Coming home is a funny thing. One minute I was travelling, shouting Hey I’m Having A Blast in Kyoto across the internet, and the next morning I was back where I started, with a few postcards and a suitcase full of dirty clothes, and it’s like I’d never left Tokyo at all. It’s been a week. It was a little shocking to suddenly have all this non-travelling everyday-time on my hands. Buckets of time, really, sloshing around and spilling over into empty afternoons that I don’t quite know what to do with. And I have all these photos from Kansai. Hundreds of them filling up my hard drive, and I don’t know how to even begin to make sense of these memories.
Instead, I’ve made a few stabs at life back here. Spring-cleaning. Groceries. Dragging myself down to the lounge to socialise with the newcomers and mentally reconfirm how much I hate small talk. I’ve been inhaling words of all kinds, too – Asterix, stories about the sea, a curmudgeonly essay at which I find myself nodding, the first manga I’m tackling in Japanese, several beautiful writers. Maybe if I drink in their sentences deeply enough I will be able to write beautifully, too. But the important thing I wanted to tell you is that I’ve been eating avocado toast.
I love avocado toast. It is difficult to overstate how much I love eating it. When I lived near Islington two years ago, Chapel Market sometimes did five avocados for a pound, which is ridiculous. In my first year of university I ate avocado toast obsessively, almost everyday, every other week, and then some. Nigel Slater’s version from Real Fast Food asked for sliced onions but I couldn’t be bothered and have not been since.
Two of my favourite foodies, Charlie and Masterchef Kent, also love avocado toast. This is a grand total of two people I’ve convinced, but I’m working on it. Their reactions were something close to rapture; I should start a church for this. Slices of bright, pale jade fruit on toast. The bread is important – something with body and integrity, a nutty or wheaty loaf. Nothing soft or insipid. Drizzle over a tablespoon of the best olive oil you have to hand, sprinkle over some flakes of sea salt. Maldon, if possible. If you must, a grind or two of black pepper, though these days I skip it. Unlike some conversations, this never gets boring, ever.
Avocado toast any time is delicious, but something about last Wednesday was quite special. That afternoon around three I walked home after completing an errand. The rain had finally decided to swan off elsewhere, and the air was limpid, with that freshly-rained scent. I had an avocado waiting, and tea time does not wait for the world to stop turning – so straight home and off to the kitchen it was. Dokidoki was there too, and she sniffed her bread before deciding it was probably safe to eat. She drizzled some honey atop and waited in front of the toaster.
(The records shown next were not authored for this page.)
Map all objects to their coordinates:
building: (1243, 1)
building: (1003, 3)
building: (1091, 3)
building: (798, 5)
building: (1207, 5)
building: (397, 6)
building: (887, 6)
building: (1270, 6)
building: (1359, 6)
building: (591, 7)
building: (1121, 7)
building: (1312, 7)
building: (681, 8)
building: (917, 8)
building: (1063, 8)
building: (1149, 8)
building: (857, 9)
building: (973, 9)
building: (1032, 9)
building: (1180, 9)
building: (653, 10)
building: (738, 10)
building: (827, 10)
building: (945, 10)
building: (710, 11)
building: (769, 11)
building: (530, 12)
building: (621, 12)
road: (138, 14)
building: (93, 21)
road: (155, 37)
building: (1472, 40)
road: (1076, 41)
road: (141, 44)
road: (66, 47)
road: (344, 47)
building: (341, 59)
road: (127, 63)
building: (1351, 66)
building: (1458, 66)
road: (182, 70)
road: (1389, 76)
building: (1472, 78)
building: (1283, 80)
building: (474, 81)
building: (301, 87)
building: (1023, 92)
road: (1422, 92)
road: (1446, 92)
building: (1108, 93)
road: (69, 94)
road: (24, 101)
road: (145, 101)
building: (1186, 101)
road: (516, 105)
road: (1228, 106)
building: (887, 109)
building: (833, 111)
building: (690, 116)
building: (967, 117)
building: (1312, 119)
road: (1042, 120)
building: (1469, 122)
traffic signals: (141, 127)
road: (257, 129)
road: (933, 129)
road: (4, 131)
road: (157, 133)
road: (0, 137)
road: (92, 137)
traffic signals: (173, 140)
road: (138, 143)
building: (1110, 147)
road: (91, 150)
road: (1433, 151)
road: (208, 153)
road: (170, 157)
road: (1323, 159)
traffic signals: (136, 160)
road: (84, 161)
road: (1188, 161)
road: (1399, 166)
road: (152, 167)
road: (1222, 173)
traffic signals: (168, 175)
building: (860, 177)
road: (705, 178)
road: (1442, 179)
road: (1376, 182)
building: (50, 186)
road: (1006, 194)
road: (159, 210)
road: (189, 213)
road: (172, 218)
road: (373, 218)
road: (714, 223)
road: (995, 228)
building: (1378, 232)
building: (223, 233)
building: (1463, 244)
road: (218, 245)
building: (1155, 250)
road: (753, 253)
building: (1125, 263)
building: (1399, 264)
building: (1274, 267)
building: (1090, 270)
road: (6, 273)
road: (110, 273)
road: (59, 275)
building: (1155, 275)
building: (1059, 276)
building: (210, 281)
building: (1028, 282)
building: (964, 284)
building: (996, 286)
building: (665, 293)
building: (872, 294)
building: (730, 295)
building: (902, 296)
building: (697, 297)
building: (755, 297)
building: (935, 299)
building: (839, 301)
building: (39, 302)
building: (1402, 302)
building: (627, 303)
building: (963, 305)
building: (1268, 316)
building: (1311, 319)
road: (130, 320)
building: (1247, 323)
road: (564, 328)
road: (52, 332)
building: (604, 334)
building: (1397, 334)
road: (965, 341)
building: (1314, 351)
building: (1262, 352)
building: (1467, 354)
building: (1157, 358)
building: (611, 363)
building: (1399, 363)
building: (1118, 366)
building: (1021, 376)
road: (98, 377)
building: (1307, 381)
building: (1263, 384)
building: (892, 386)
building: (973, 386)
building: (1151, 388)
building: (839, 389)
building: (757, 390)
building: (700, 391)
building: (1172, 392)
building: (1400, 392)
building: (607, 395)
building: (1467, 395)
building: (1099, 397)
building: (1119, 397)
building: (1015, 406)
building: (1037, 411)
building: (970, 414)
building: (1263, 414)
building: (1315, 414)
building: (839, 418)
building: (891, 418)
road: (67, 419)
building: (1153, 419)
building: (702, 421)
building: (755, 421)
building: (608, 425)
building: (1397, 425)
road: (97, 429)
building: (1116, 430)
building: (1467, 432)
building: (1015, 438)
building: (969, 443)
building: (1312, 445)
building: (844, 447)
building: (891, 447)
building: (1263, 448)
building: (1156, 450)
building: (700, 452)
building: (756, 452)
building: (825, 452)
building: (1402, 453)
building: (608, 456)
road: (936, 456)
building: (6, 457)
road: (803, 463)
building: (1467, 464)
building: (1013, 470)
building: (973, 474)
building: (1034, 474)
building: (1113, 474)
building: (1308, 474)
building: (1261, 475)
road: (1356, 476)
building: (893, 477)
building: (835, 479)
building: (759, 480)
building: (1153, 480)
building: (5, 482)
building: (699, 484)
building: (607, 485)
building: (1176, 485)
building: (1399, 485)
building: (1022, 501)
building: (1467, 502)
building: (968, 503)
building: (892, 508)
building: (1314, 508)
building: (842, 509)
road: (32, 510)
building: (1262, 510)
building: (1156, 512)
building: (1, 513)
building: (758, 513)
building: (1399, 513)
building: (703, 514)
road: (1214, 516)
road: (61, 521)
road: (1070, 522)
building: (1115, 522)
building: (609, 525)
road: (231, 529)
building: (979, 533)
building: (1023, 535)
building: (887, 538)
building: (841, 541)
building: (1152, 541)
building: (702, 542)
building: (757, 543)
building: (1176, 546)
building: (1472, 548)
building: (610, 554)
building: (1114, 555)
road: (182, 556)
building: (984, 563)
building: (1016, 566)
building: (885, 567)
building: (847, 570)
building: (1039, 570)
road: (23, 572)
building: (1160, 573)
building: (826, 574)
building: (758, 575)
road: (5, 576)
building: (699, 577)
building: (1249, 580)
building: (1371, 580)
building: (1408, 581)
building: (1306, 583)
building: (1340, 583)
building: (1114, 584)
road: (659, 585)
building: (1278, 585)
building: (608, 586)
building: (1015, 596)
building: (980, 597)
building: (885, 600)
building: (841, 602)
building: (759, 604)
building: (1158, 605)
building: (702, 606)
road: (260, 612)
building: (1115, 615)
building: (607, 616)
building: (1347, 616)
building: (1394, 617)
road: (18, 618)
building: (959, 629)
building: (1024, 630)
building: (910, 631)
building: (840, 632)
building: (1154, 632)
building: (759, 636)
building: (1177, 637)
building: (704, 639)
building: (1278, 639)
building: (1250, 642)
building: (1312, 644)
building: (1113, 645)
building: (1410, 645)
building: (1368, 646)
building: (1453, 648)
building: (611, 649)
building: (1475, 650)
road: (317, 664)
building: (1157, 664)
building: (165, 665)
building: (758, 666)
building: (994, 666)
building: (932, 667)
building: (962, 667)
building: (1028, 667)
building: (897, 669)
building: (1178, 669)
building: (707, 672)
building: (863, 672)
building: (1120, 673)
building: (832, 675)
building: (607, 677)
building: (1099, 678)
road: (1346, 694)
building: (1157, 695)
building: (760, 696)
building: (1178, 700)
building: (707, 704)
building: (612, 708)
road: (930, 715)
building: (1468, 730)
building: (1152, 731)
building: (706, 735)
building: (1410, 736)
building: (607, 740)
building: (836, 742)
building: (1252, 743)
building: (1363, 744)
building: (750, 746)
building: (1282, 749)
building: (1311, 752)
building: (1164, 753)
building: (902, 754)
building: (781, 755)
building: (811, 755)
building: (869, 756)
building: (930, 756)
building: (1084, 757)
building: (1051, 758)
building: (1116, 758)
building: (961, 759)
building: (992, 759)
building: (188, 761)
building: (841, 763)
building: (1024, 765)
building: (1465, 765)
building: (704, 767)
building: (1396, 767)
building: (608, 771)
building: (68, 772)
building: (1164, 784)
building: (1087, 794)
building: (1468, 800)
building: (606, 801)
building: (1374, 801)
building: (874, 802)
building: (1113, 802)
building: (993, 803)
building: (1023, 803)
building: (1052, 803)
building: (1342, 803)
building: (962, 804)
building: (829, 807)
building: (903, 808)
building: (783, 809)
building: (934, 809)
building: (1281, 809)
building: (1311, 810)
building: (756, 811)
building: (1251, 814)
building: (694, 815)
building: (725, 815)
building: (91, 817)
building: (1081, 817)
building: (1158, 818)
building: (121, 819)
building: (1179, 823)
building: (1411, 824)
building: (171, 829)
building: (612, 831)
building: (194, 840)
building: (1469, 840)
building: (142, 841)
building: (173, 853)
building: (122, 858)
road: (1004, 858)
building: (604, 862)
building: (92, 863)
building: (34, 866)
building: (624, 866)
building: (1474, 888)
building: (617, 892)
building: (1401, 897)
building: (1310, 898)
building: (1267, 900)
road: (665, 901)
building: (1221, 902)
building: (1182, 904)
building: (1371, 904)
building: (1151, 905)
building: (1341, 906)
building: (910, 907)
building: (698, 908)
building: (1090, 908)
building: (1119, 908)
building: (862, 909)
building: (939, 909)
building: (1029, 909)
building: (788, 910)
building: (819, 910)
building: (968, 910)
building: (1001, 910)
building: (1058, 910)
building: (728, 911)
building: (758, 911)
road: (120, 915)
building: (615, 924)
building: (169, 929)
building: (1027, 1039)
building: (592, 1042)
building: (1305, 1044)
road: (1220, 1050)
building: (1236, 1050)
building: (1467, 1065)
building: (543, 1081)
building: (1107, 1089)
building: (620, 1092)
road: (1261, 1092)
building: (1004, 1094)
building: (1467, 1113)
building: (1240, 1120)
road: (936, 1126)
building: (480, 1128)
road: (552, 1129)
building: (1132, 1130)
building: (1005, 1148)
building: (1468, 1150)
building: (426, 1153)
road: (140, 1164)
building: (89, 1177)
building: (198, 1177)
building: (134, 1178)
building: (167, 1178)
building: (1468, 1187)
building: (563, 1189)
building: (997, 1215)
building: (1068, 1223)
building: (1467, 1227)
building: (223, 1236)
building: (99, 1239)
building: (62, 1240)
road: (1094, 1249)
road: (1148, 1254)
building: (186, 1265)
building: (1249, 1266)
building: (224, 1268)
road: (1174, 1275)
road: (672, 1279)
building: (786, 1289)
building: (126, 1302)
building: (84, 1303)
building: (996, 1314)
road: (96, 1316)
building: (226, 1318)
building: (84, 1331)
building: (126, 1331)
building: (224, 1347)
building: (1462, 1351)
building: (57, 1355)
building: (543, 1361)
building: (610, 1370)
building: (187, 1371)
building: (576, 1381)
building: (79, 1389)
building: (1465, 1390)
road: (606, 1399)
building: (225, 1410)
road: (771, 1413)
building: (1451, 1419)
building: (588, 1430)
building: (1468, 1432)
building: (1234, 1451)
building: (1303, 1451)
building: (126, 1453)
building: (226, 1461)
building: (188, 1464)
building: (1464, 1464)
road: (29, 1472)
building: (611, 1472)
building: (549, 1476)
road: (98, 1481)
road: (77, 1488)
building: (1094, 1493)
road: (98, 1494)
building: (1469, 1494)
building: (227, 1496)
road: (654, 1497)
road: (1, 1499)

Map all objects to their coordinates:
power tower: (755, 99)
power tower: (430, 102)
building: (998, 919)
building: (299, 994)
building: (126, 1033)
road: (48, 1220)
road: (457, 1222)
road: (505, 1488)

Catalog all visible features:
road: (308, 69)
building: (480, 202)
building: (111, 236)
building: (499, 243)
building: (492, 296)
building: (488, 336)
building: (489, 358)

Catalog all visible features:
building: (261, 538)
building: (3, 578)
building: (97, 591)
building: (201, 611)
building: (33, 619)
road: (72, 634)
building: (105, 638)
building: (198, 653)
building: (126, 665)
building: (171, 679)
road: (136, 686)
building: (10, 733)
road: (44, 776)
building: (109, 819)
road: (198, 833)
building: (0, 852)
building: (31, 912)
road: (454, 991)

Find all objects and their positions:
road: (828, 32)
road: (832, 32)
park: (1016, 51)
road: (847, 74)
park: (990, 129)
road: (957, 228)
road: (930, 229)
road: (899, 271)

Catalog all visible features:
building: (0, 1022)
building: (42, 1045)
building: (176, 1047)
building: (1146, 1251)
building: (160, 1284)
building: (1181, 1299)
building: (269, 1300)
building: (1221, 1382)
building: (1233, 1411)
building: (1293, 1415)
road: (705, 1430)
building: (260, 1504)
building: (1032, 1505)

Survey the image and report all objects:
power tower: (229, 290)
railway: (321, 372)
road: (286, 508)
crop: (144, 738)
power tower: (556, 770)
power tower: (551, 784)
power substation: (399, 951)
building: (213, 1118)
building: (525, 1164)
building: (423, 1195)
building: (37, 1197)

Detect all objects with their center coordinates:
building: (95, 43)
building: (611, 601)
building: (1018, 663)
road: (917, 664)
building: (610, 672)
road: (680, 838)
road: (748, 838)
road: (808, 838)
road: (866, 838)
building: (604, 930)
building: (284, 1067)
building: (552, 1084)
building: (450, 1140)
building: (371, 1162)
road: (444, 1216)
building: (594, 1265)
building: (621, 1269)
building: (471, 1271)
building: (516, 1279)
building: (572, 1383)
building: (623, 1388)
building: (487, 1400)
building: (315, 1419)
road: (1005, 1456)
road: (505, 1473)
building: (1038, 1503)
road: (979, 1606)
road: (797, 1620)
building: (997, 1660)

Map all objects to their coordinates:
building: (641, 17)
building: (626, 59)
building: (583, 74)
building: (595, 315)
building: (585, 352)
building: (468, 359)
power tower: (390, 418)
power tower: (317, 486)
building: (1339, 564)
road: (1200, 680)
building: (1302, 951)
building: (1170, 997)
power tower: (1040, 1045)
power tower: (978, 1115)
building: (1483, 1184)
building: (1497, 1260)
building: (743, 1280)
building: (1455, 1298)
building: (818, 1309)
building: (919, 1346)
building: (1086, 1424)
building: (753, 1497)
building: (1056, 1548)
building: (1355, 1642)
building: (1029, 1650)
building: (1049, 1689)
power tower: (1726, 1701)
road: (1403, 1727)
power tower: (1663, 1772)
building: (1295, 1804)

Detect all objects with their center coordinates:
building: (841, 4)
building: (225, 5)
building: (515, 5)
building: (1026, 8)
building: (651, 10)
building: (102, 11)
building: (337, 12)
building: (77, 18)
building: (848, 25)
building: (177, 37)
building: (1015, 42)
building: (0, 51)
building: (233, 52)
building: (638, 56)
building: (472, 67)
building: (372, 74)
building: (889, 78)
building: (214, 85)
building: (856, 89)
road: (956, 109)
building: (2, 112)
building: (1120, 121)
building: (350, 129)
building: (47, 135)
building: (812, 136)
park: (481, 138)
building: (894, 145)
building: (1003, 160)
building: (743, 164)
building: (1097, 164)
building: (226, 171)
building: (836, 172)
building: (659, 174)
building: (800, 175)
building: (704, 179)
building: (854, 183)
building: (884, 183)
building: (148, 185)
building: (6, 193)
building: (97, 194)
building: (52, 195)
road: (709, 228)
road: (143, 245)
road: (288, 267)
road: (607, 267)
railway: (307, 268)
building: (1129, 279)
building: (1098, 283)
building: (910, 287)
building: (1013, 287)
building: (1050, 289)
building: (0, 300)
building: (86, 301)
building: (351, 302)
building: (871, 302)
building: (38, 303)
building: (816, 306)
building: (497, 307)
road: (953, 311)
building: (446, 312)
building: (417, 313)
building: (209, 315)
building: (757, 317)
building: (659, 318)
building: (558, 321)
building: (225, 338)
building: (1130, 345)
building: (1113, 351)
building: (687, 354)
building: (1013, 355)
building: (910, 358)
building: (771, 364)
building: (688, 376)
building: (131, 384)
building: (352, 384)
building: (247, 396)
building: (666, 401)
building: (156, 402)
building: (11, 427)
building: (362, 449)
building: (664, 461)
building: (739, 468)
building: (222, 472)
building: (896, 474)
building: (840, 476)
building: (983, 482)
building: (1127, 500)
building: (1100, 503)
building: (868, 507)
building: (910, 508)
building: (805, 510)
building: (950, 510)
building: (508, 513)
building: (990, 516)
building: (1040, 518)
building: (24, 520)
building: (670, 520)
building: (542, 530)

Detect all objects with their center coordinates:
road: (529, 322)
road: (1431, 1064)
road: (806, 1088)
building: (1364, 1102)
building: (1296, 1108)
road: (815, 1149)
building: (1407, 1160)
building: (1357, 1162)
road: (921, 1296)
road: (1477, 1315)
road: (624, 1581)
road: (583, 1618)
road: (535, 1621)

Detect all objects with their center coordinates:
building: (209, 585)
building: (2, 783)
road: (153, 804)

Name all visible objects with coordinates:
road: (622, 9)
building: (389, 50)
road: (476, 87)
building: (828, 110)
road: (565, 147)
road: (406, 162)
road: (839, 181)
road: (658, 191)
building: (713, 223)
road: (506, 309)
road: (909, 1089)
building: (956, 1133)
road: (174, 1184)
While the toaster whirred I sliced the avocado, twisting the top half to separate the two halves. I drew lines in the seedless half, scooped them out onto the chopping board. She removed her toast and I waited for mine to brown.
“What are you doing with the avocado?”
“Just toast, then olive oil and salt.”
“Hmm…. so simple. Mind if I copy that?”
“No, not at all.”
There were more words but I don’t remember them. Small talk. She finished her toast and honey, and left to take a nap. The mid-afternoon sun stole into the kitchen and caressed everything it touched, all mellow and golden with soft purple shadows. It was a warm light but the air was bracing. Somewhere downstairs, there were people in the lounge getting to know each other. Small talk. The avocado was delicate and buttery, the olive oil grassy. It tasted like London, almost like I was 19 again.
I didn’t take a photo that day, but even if I had I still couldn’t give you that afternoon, that particular slice of toast. It’s not just that the camera’s a tricky creature to master. I’ve been thinking about all the pictures I took in West Japan, and all the ones I didn’t take. What is the best way to remember the voices of the people who look at me from these photographs, how do I remember the way their hands moved and the things they did for me when they’re only images on a screen? This is a problem. I just don’t want to let the present slide away into the past, and the past into something forgotten. Even eating this toast, it’s an act of remembering.
I’m home in Tokyo, but I think I left my heart in Kansai.
P.S. That photo of avocado toast above was one taken almost a year ago in London, and a less computer-savvy version of myself futzed around with Windows Photo Manager until it looked like it was floating in outer space. But, y’know, avocado toast probably tastes great on the moon, too.
P.P.S. Because I am a bit of a philistine, I also like avocado toast with soy sauce and mayonnaise, or sriracha and mayonnaise. Don’t knock till you’ve tried it.